Y de las varias lecturas que he ido haciendo estos días para preparar estas líneas, sólo me ha quedado una idea clara que ni siquiera sé si podré transmitir: que Dios, aún siendo uno, no es un ser solitario. No es alguien que viviera antes de crear el mundo en una soledad eterna. Por eso aunque es un solo Dios son tres personas. Por eso Dios es comunidad, es familia, es relación, es amistad. Por eso Dios es amor y no puede ser de otra manera porque dejaría de ser Dios.
Conocimos de la existencia de la Trinidad cuando Jesús nos habló del Padre. Cuando habló del Padre como alguien distinto de sí entendimos que había alguien más en el misterio divino. Cuando posteriormente nos habló del Espíritu Santo como alguien distinto del él y del Padre entendimos que entonces eran tres personas diferentes. Cuando hablamos de personas humanas, para expresar la íntima unión que hay entre varias personas usamos expresiones del tipo: “hacerlo todos a una”, “somos todos uno”, “ser una misma cosa” o “tener un mismo espíritu”. De igual modo, cuando hablamos de tres personas en un único Dios intentamos expresar la íntima unión entre las tres divinas personas.

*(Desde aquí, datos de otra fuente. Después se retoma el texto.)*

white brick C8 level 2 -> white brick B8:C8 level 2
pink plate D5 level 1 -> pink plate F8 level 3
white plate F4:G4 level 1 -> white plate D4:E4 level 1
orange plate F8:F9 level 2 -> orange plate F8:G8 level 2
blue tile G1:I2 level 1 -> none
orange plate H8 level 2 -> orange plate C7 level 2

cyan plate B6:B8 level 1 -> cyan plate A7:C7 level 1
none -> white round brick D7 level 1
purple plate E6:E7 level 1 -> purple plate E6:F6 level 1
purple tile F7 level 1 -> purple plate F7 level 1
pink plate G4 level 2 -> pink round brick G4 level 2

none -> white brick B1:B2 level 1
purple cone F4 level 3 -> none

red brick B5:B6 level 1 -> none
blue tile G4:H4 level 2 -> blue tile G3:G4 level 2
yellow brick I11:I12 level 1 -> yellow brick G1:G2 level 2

Si profundizásemos en el misterio de la Trinidad, nos daríamos cuenta de que una relación eterna basada en el amor, es un cimiento sólido, y fuente de una paz inalterable. Ese es el Espíritu que reina en el seno de la Trinidad, por eso Dios es inalterable. Si nosotros tuviéramos la certeza de un amor eterno, la paz de Dios sobrepujaría todo sentimiento e inundaría nuestro corazón. Eso es lo que le falta al hombre de hoy, la certeza de un amor eterno e inalterable, no sujeto a crisis, cambios, desgastes ni caducidad. Un amor así es fuente de una paz indestructible. Si supiéramos adorar, decía Eloi Leclerc en boca de San Francisco, pasaríamos por el mundo con la tranquilidad de los grandes ríos, nada nos podría turbar.

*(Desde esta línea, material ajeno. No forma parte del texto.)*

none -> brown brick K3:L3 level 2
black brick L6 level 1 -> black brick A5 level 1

Un matiz más me gustaría añadir. Cuando decimos que Dios es amor (y la Trinidad es el amor entre el Padre y el Hijo, manifestado en el Espíritu), usamos una expresión tan manoseada y tan ambigua en nuestros días que, a mí personalmente, me deja insatisfecho. Por eso prefiero decir que Dios es… ternura, que es como si fuera la parte más entrañable del amor. Ternura es lo que inspiran los niños y Jesús dijo que teníamos que hacernos como niños.
Termino haciendo una referencia a la Virgen, aquella que más íntimamente está unida a la Trinidad. Aquella que se identificó, se hizo “uno”, con la voluntad de Dios. De tal modo se hizo una misma cosa con el Espíritu Santo, que de la unión de ambos nació Jesucristo, la segunda persona de la Santísima Trinidad, por eso es hija del Padre, Madre del Hijo y esposa del Espíritu Santo.